YOUR INSTRUCTIONS => Write out every one of the following lines word for word, leaving out the pictures.

++++ COLLECTED DATA ++++

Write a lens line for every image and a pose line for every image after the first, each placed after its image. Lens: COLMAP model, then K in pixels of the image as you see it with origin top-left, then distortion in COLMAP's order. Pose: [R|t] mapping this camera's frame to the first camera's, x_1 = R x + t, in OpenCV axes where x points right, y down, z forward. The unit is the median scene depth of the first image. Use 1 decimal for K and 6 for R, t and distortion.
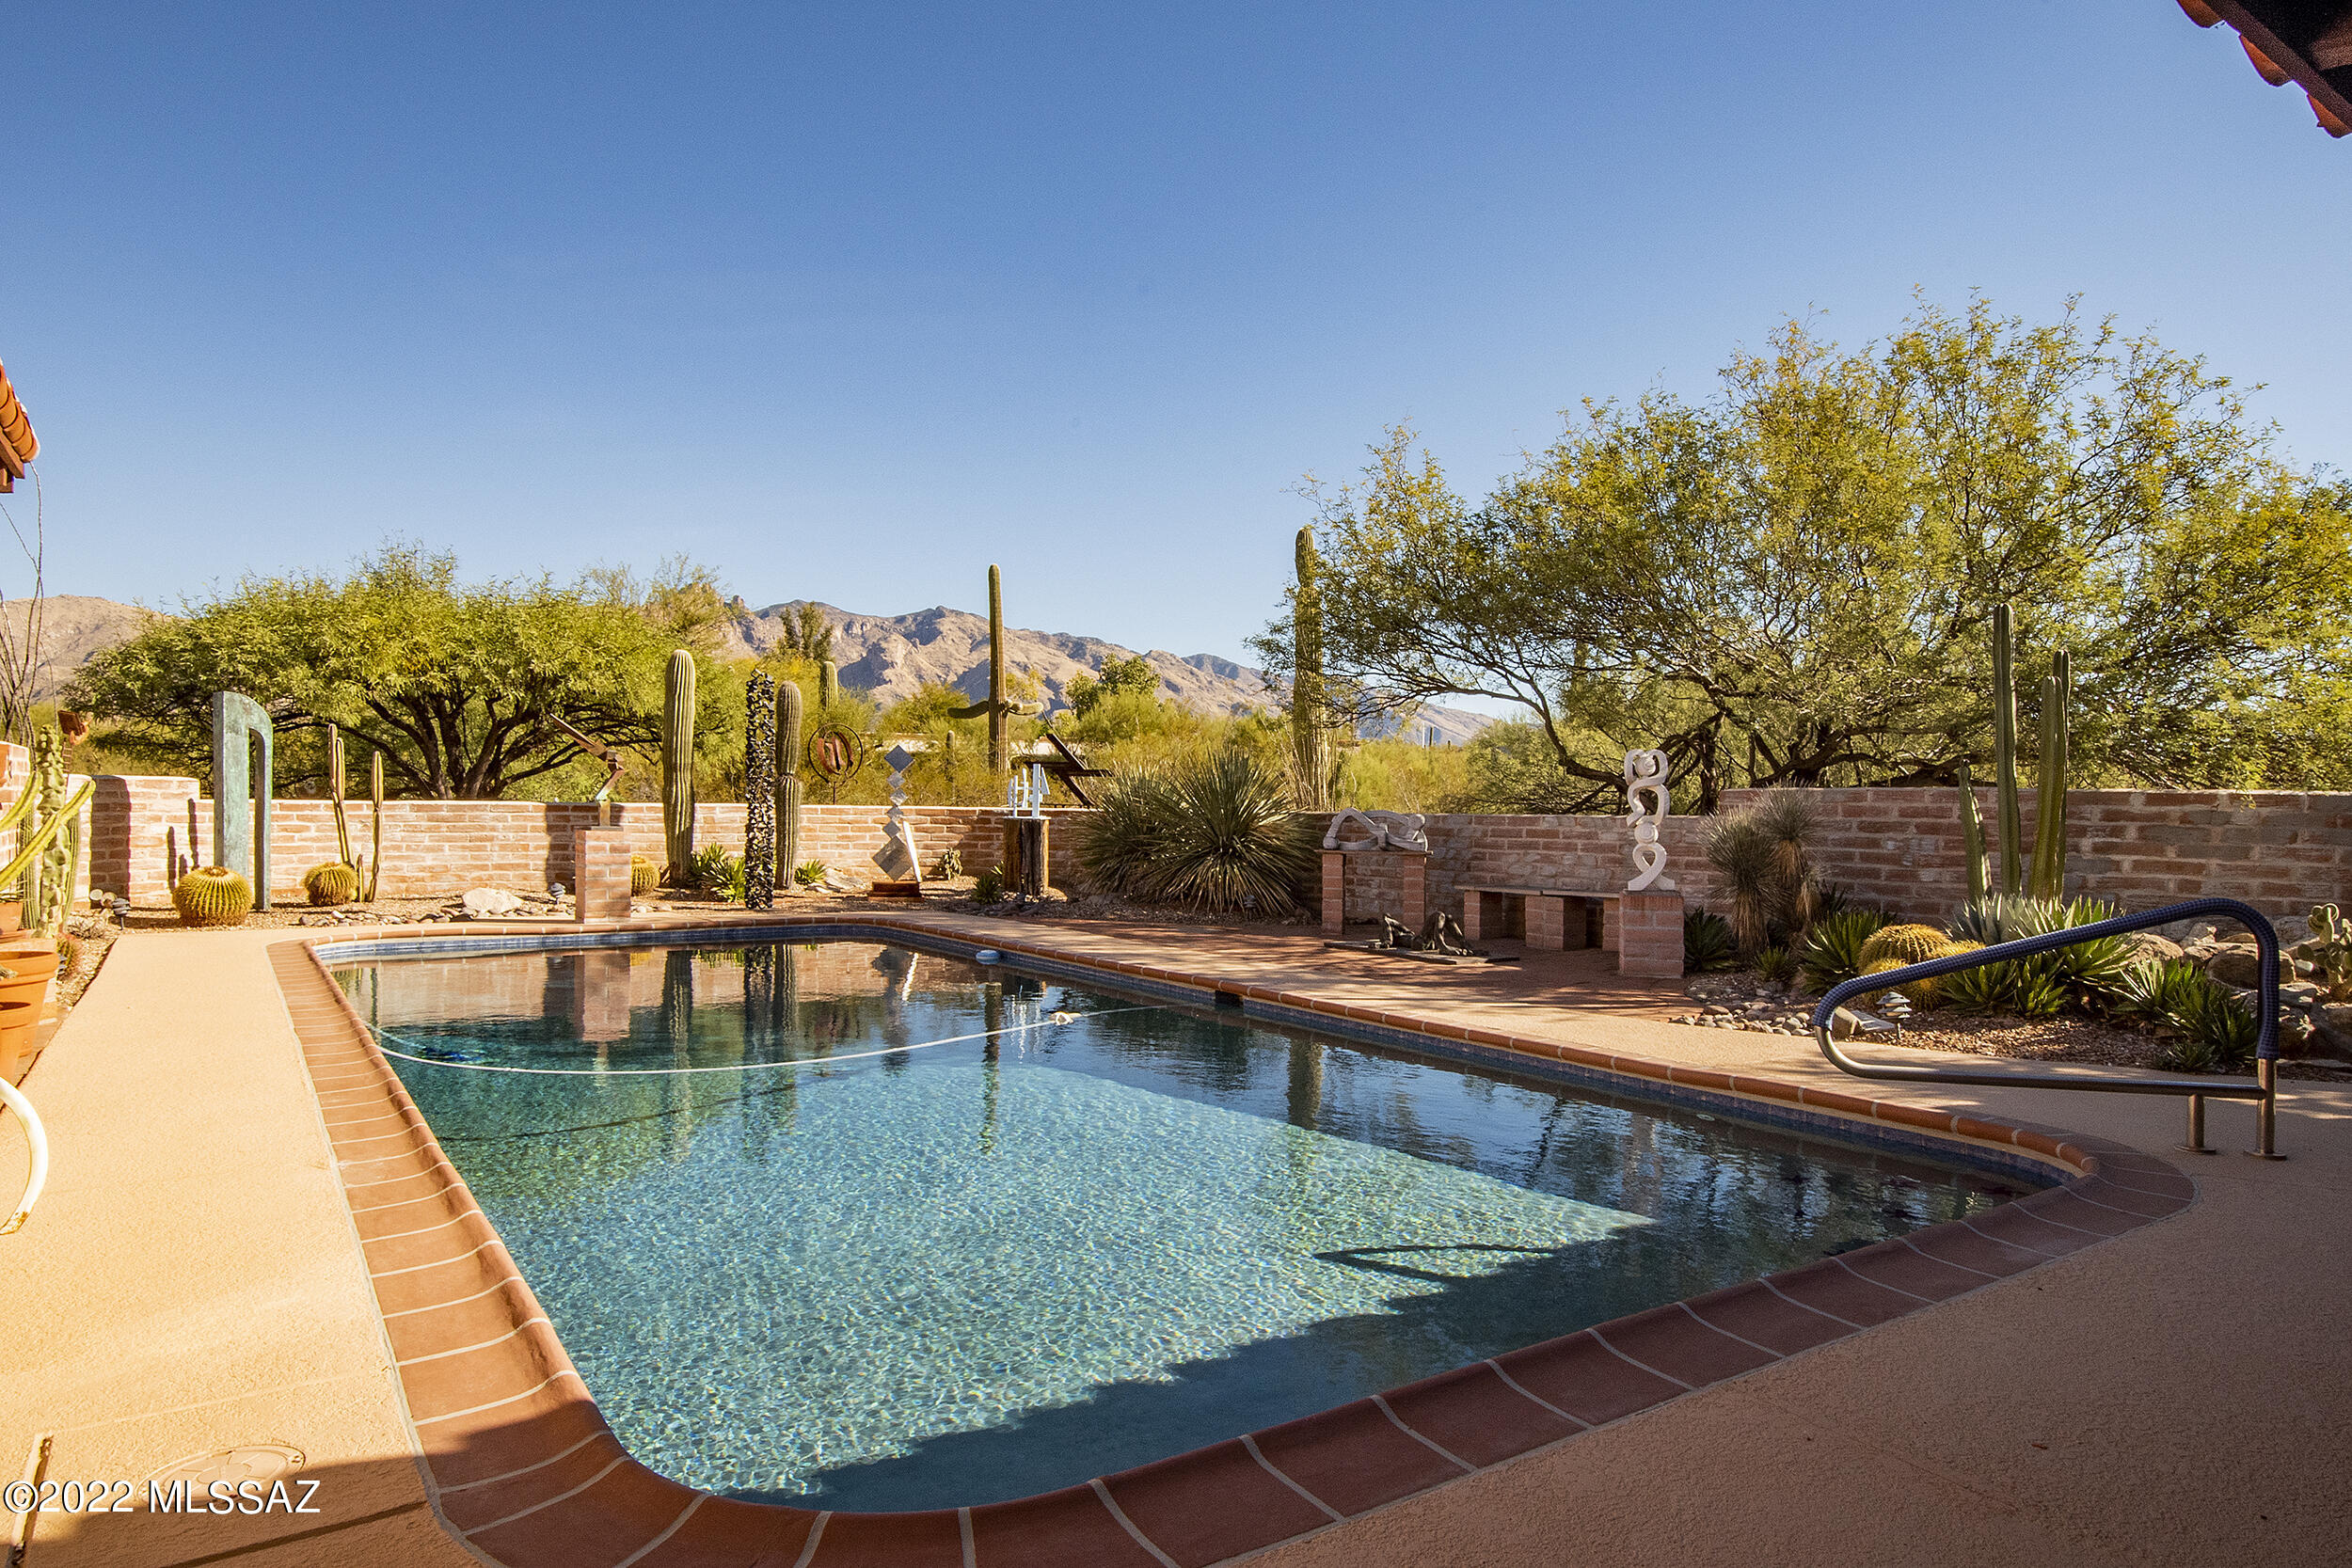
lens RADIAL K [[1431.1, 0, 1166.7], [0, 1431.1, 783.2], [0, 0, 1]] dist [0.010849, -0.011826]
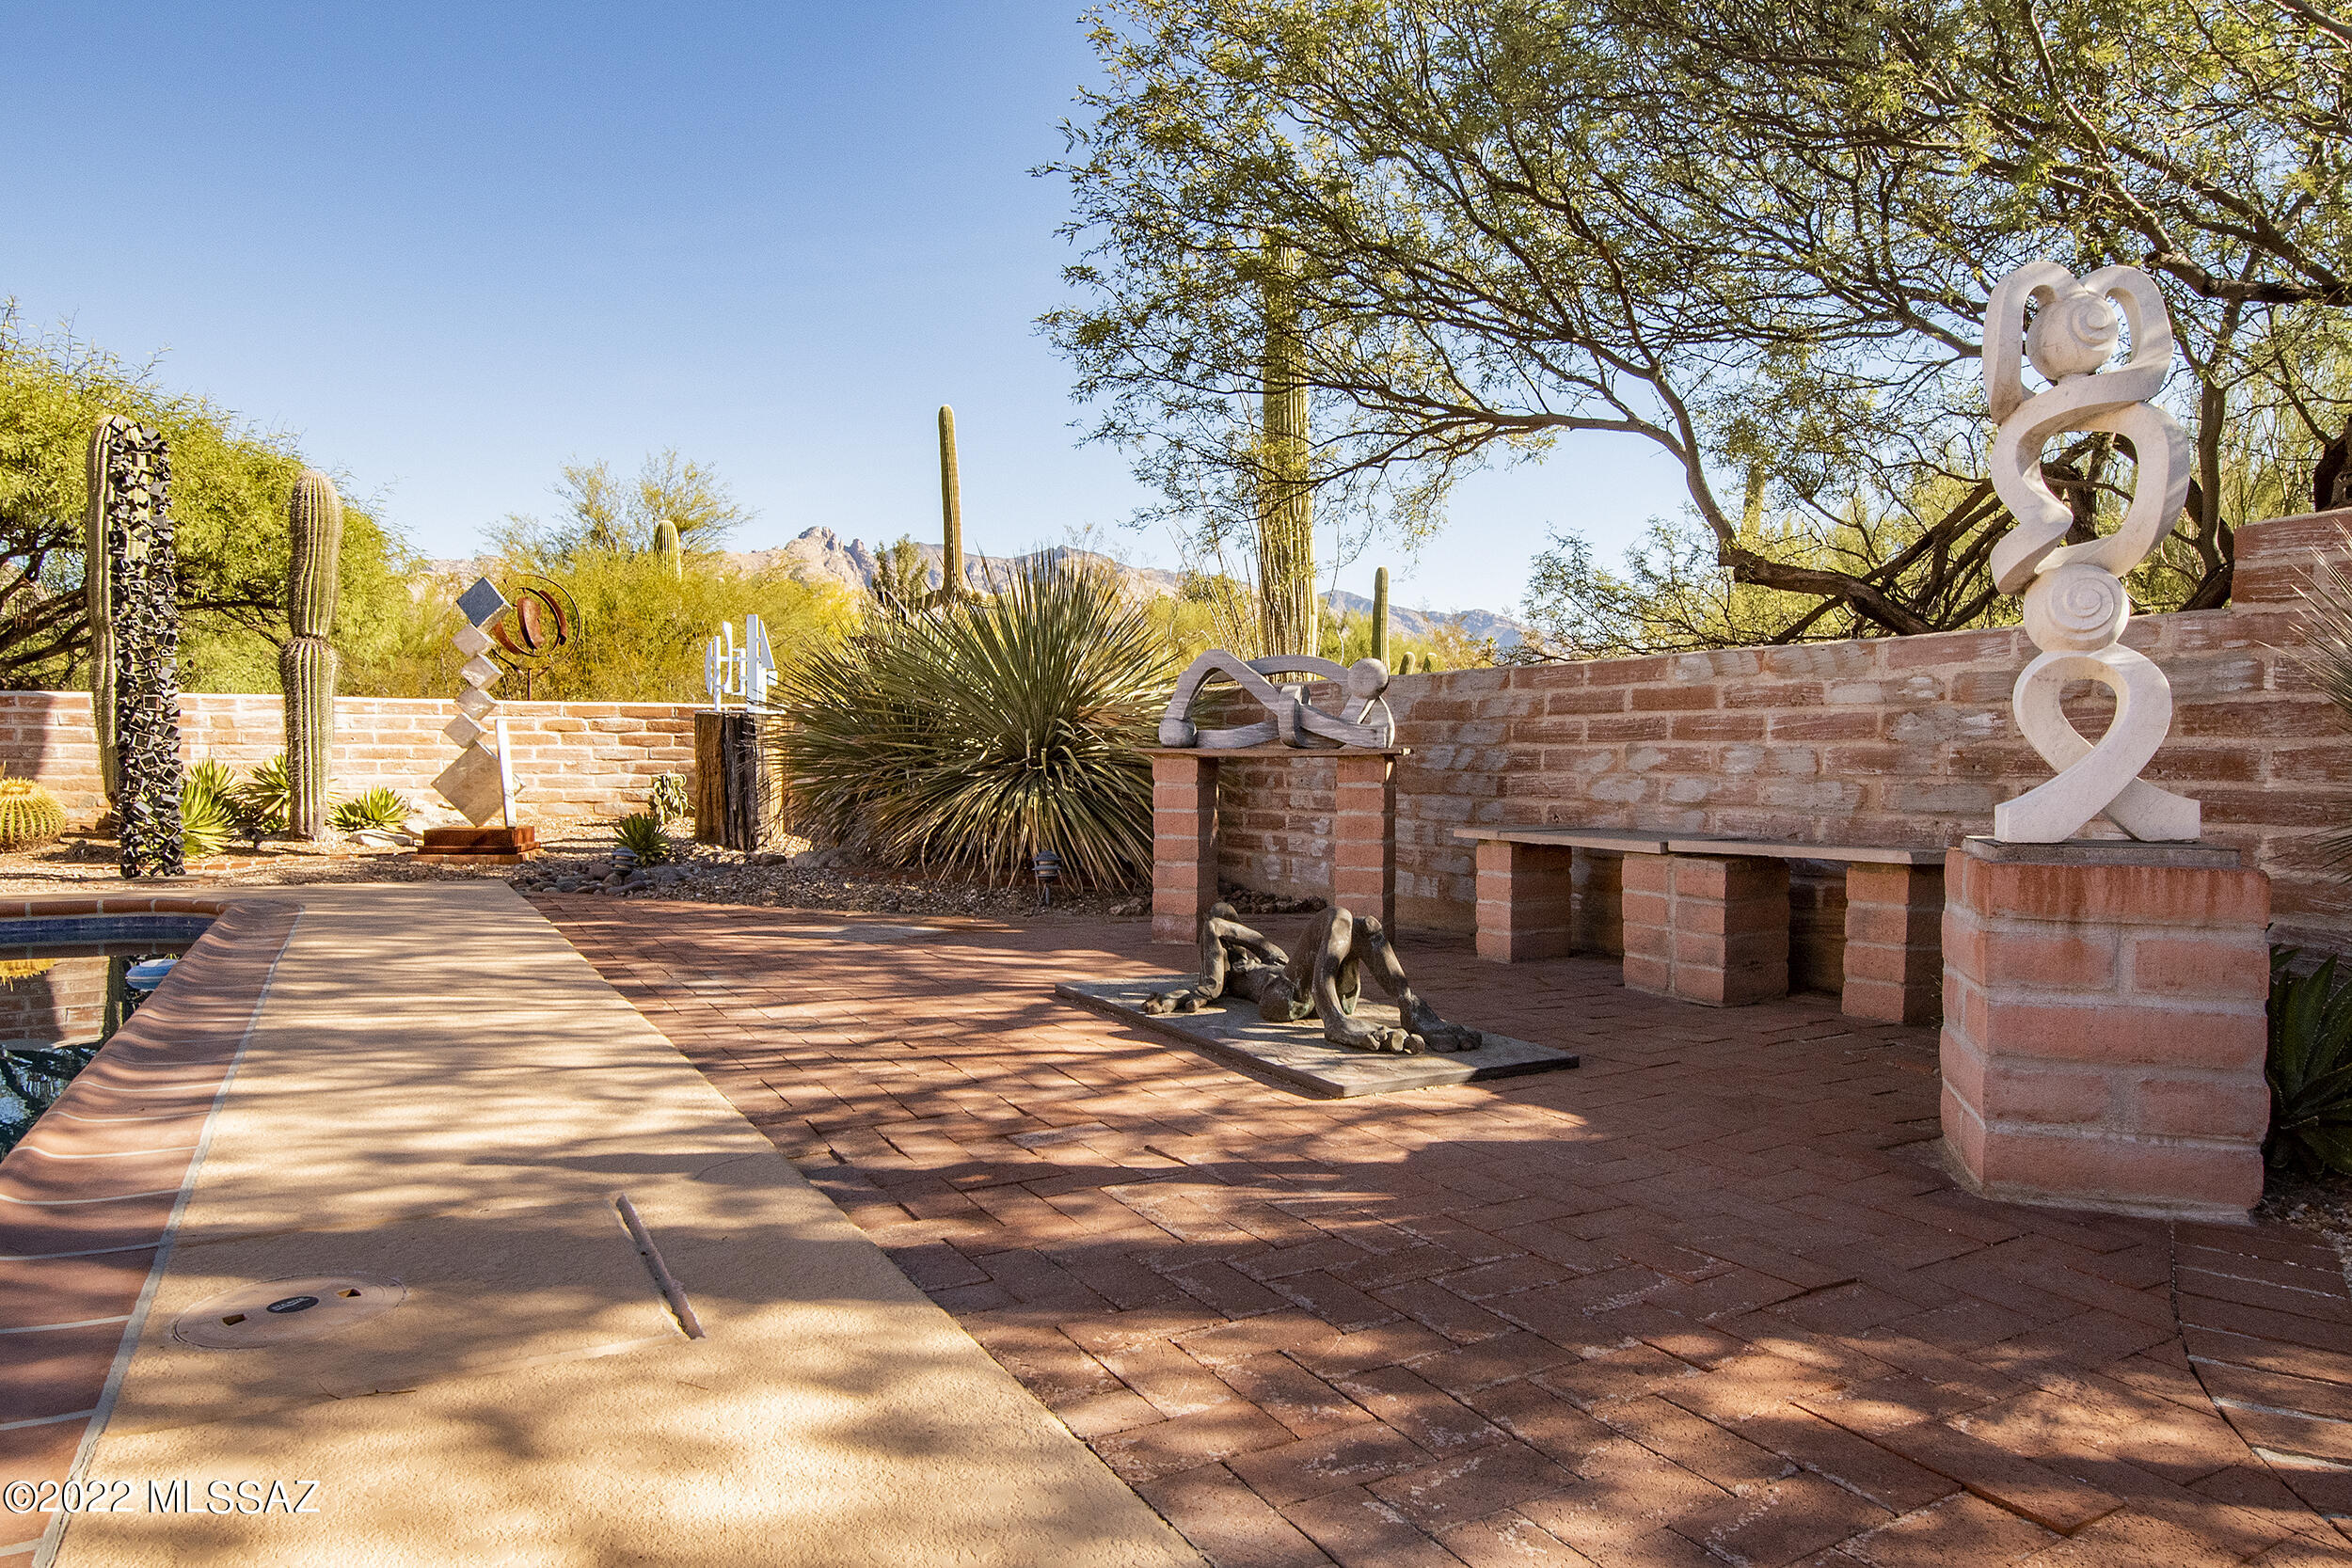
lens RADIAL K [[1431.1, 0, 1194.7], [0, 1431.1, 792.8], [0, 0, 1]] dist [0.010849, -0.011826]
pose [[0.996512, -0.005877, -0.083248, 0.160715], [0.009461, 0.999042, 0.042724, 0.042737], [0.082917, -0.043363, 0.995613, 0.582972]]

++++

EXERCISE RESULT =>
Write a lens line for every image and a pose line for every image after the first, each placed after its image. Lens: COLMAP model, then K in pixels of the image as you see it with origin top-left, then distortion in COLMAP's order. Pose: [R|t] mapping this camera's frame to the first camera's, x_1 = R x + t, in OpenCV axes where x points right, y down, z forward. The unit is the median scene depth of the first image. Use 1 decimal for K and 6 for R, t and distortion.
lens RADIAL K [[1431.1, 0, 1166.7], [0, 1431.1, 783.2], [0, 0, 1]] dist [0.010849, -0.011826]
lens RADIAL K [[1431.1, 0, 1194.7], [0, 1431.1, 792.8], [0, 0, 1]] dist [0.010849, -0.011826]
pose [[0.996512, -0.005877, -0.083248, 0.160715], [0.009461, 0.999042, 0.042724, 0.042737], [0.082917, -0.043363, 0.995613, 0.582972]]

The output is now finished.